At this point: nothing buyer-facing has changed. The creator now has two ways to mint (server or local) and a real DB.

Phase 2 — automation

  1. Wire the Gumroad webhook. New buyers get automated fulfillment.
  2. Manual mints (friends, comps, support replacements) still go through datatools-admin mint, which writes to the same DB.
  3. Old local script is deprecated but kept (read-only) as a break-glass tool if the server is down.

Phase 3 — self-service

  1. Ship the renewal portal.
  2. Replace "email support to lose-my-blob" with a self-service form.

Each phase ships independently. The desktop app sees no change across any of them — that's the whole point.


Open questions

  • Hosting choice. Decided: self-hosted on the existing 46.225.166.142 box alongside the *.invixiom.com services. Runbook in SETUP-LICENSE-SERVER.md. Operator owns uptime, backups, TLS renewal, and key custody — see that doc's "Operational concerns" section.
  • Per-seat or per-device limits? v1 says no. Revisit if/when abuse is observable.
  • Email delivery. Postmark or SES — both fine. Pick whichever the rest of the stack uses. Avoid Gmail SMTP for transactional mail.
  • Audit log retention. gumroad_events rows are unbounded growth but trivially small. Default to forever; partition by year if it ever exceeds a few GB.
  • Existing Gumroad customers. Before any of this lands, every buyer is already in Gumroad's records. A one-shot import from Gumroad's CSV export → licenses table would catch anyone whose blob the JSONL log doesn't have (e.g., if the creator's laptop was lost before this design lands).

Code pointers (current state, for the future implementer)
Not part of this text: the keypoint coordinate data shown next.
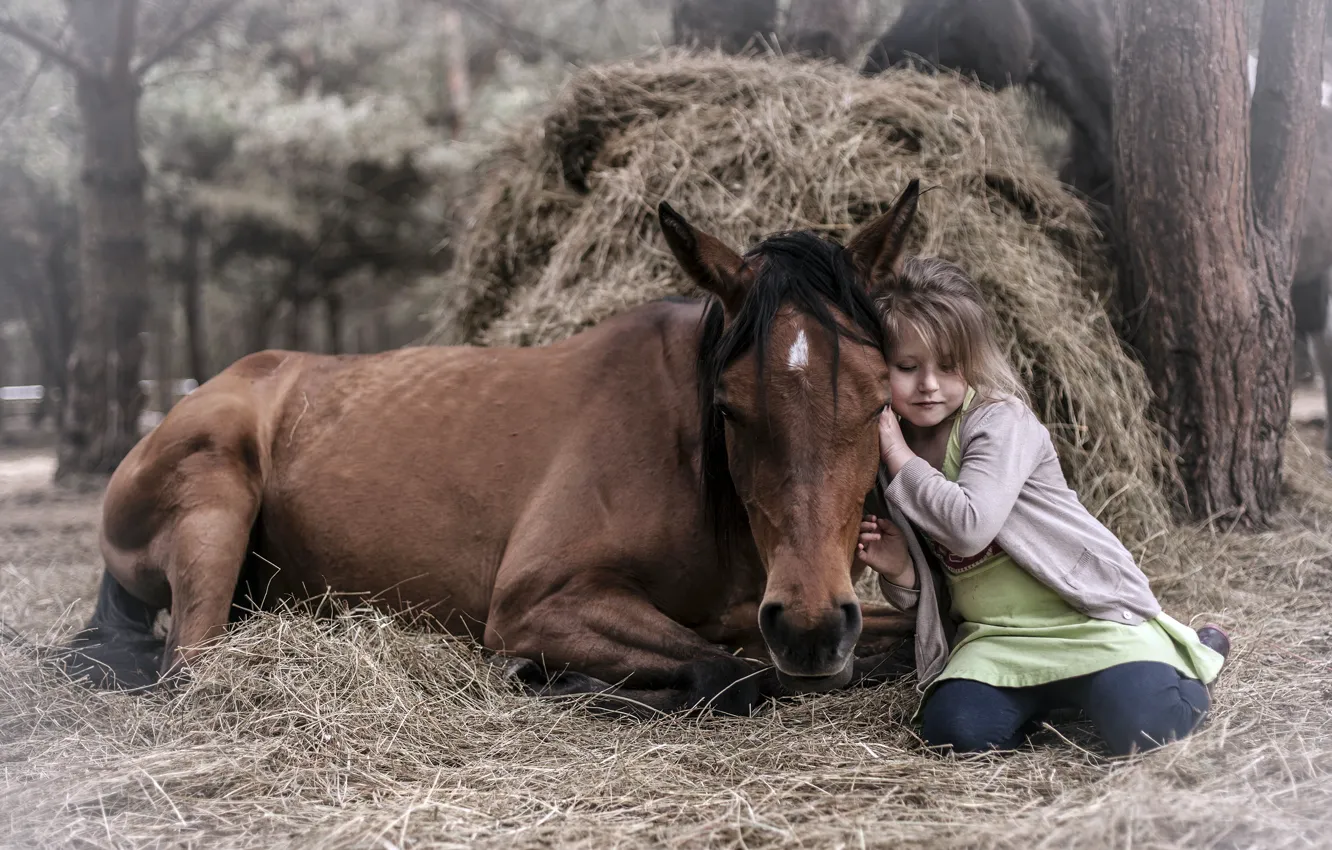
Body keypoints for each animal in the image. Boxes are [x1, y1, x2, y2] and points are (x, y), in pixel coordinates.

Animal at [62, 183, 927, 714]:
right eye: (730, 406)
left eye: (878, 397)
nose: (811, 628)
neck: (694, 468)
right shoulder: (538, 603)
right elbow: (730, 671)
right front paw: (545, 675)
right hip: (215, 501)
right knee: (192, 667)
File What it does now What changes
scripts/generate_license.py Sign locally, append JSONL Becomes a CLI client of the Mint API
src/license/crypto.py sign() reads $DATATOOLS_LICENSE_PRIVKEY sign() calls KMS; the env var stays as a fallback for local dev
src/license_cli.py Activate / status / renew — already buyer-facing No change. Still verifies offline against embedded pubkey
src/license/manager.py Verify, persist No change.

The desktop app is deliberately decoupled from any of this. The server is a fulfillment + record-keeping layer wrapped around the existing, frozen, offline activation flow.